> _Action item_
Extract all lines that hold "middle" from the records below.

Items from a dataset

★ ★ ★ ★ ★ ★ ★

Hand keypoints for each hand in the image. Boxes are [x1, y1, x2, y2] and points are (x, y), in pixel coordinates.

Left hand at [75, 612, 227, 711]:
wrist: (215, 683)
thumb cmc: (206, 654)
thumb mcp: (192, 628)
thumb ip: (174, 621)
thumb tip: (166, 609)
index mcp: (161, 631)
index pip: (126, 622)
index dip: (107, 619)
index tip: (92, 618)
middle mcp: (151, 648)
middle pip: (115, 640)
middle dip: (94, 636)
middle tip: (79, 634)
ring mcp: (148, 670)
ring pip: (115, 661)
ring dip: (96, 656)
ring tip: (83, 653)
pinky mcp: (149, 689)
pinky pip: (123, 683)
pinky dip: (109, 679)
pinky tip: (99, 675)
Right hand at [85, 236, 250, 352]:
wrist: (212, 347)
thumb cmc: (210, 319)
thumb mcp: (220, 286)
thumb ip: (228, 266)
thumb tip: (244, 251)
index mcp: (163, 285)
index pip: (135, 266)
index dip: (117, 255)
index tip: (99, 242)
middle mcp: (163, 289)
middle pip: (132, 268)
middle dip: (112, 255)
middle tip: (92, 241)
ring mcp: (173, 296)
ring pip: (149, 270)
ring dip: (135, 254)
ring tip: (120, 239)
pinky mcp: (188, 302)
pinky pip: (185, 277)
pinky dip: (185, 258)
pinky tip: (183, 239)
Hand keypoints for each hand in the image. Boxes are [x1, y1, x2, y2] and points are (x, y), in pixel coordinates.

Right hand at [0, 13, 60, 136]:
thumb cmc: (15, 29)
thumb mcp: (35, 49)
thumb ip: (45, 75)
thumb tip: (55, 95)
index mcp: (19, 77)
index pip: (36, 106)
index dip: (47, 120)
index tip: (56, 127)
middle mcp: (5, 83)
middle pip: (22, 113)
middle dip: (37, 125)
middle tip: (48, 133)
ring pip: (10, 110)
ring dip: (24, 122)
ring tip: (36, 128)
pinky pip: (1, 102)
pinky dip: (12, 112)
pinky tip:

★ ★ ★ ★ ★ ★ ★

> _Solution to the exercise_
middle mcp: (151, 648)
middle pip: (115, 640)
middle dip: (94, 636)
middle tip: (79, 634)
middle mcp: (163, 289)
middle pip: (132, 268)
middle dip: (112, 255)
middle tip: (92, 241)
middle mcp: (5, 83)
middle pip: (22, 113)
middle dip: (37, 125)
middle tip: (48, 133)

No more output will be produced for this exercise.